The communal forestry companies created in the 1980s by indigenous communities in Oaxaca are an exemplary case of social creativity in that they strengthen indigenous cultures that appropriate business concepts for their benefit and their development in the 21st century. Organic production and its innovative internal control systems have caused a revolution in quality assurance systems, broadening the field with added values and competitiveness.

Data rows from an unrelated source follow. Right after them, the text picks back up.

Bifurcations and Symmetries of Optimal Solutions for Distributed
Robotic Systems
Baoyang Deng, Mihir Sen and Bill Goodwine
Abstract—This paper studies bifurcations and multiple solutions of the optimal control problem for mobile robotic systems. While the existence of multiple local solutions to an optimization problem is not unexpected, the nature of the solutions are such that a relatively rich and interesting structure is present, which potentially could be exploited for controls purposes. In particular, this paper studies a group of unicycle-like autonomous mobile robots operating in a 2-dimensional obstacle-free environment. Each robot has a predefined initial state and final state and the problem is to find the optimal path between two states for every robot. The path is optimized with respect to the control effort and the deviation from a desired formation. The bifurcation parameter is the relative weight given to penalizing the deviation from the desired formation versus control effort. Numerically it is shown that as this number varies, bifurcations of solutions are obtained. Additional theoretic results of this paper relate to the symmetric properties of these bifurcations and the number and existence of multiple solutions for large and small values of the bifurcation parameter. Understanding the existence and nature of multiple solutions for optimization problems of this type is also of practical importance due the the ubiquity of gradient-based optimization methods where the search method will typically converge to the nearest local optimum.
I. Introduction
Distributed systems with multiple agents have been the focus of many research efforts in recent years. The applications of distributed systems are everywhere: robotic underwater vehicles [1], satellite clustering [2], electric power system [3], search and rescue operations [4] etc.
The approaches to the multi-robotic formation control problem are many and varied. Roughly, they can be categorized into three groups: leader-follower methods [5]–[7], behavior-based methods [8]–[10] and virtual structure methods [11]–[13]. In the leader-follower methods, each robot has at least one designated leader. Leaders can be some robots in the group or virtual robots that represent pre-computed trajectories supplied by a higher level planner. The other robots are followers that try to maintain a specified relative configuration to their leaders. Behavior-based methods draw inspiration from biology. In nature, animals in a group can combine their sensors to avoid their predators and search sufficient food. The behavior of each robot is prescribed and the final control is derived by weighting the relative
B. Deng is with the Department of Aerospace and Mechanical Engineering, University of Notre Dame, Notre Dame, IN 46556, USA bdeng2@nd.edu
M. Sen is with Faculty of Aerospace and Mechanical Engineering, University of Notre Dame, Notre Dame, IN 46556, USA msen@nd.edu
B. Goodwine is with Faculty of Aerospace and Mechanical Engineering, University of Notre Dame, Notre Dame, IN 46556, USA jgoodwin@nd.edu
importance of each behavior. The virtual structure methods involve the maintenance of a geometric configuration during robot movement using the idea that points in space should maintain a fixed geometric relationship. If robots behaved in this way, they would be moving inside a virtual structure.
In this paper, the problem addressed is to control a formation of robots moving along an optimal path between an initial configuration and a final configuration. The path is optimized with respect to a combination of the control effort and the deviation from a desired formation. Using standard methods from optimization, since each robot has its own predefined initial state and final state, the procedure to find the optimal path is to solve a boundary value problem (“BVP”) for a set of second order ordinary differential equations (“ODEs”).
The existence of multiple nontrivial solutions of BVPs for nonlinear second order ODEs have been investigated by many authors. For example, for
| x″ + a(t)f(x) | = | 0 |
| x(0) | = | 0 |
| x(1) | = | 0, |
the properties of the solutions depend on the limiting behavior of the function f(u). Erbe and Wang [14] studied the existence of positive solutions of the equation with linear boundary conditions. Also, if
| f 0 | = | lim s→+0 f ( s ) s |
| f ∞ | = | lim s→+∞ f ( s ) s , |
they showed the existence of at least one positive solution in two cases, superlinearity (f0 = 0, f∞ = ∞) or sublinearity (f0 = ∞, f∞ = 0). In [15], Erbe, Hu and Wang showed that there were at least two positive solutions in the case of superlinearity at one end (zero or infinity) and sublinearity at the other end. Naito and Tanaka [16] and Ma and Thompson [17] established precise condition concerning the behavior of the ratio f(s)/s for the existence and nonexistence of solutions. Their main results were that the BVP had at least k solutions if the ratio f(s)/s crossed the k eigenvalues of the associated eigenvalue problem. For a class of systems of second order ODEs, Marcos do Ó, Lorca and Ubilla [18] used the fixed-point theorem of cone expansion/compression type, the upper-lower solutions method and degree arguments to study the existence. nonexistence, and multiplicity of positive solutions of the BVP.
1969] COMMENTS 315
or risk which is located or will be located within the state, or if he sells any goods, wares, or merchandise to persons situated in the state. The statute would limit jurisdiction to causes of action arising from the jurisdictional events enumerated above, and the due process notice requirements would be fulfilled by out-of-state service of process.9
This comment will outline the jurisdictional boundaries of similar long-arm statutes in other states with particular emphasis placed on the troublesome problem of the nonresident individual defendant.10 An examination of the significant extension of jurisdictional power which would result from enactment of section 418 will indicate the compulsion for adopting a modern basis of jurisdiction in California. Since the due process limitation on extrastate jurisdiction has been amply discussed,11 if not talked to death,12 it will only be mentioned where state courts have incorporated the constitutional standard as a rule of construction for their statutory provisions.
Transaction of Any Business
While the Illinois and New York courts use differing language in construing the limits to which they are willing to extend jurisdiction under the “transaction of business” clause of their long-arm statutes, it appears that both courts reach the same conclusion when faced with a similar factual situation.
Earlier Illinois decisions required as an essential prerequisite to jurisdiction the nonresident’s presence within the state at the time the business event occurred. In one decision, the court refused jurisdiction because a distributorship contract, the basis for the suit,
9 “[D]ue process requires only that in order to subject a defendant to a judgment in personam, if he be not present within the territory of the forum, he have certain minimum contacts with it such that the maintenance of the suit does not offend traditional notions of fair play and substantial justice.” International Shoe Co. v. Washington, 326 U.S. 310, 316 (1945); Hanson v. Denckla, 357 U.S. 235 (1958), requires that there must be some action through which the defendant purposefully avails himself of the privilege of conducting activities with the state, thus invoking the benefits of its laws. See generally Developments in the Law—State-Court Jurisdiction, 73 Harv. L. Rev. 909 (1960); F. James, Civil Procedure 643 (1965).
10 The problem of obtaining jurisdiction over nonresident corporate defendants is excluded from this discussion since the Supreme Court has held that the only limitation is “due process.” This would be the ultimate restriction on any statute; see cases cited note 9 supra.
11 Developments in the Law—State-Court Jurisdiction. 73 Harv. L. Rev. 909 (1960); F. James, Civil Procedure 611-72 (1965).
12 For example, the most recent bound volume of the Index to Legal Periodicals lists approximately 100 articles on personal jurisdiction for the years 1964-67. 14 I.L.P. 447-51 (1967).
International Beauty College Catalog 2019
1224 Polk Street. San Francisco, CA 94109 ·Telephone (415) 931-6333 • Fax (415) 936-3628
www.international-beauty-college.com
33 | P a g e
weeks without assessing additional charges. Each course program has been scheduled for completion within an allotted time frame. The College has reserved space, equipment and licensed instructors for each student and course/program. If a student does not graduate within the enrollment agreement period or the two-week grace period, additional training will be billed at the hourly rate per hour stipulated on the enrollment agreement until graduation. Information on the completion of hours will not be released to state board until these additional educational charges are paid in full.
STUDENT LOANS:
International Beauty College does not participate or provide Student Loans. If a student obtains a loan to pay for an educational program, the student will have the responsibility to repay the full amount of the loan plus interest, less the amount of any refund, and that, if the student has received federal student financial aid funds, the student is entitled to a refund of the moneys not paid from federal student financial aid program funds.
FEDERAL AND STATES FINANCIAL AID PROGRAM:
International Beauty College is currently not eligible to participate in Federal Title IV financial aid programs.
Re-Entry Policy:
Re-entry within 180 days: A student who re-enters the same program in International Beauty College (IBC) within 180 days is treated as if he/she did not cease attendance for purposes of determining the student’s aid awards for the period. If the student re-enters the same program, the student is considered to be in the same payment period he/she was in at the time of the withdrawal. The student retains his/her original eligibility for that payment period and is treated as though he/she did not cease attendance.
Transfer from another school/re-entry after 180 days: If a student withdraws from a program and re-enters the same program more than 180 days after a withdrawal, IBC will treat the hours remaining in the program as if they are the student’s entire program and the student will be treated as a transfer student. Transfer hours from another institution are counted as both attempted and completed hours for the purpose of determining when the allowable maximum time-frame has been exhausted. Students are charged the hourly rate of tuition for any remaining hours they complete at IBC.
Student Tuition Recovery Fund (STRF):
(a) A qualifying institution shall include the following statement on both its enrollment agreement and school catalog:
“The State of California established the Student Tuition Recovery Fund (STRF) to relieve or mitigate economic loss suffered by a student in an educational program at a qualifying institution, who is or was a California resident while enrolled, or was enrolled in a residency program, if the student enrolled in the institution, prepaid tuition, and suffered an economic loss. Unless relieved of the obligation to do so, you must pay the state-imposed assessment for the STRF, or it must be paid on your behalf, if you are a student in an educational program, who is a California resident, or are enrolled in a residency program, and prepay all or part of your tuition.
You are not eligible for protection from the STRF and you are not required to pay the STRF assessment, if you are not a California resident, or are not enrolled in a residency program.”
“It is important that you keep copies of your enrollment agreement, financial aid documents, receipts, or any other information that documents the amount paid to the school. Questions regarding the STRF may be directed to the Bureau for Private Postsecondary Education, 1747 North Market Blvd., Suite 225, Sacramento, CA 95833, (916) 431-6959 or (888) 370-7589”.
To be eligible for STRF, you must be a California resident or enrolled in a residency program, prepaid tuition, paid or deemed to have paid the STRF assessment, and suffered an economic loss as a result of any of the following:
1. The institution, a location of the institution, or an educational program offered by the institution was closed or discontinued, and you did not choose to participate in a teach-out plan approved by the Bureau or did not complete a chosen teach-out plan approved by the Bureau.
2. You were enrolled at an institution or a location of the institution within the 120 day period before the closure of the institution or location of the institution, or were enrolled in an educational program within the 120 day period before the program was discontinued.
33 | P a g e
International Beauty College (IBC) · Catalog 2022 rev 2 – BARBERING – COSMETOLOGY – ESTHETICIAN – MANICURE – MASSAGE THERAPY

The system of fair trade and the creation of small coffee producer associations is a new venture into trade relations between individual actors, without government intervention. It is a fundamental contribution to market theories from the perspective of a partnership between producers and consumers, based on the fundamental principles of transparency, democracy, pluralism, equity, sustainability, competitiveness and quality. These three major contributions: communal forestry companies, organic production and fair trade are sufficient to show the potential and importance of the convergence between nature and society in the present and the future of our country. The quiet perseverance provided by social enterprises and their undoubted challenges in a globalized world provide a glimpse of a way to overcome problems of scarcity. They epitomize the eternal dilemma between present and future consumption. The development and improvement of biodiversity- friendly production practices and innovative entrepreneurship are the best answer to the narrow view imposed by poverty, focused as it is on survival, while ignoring the thorny issues of investment and sustainability.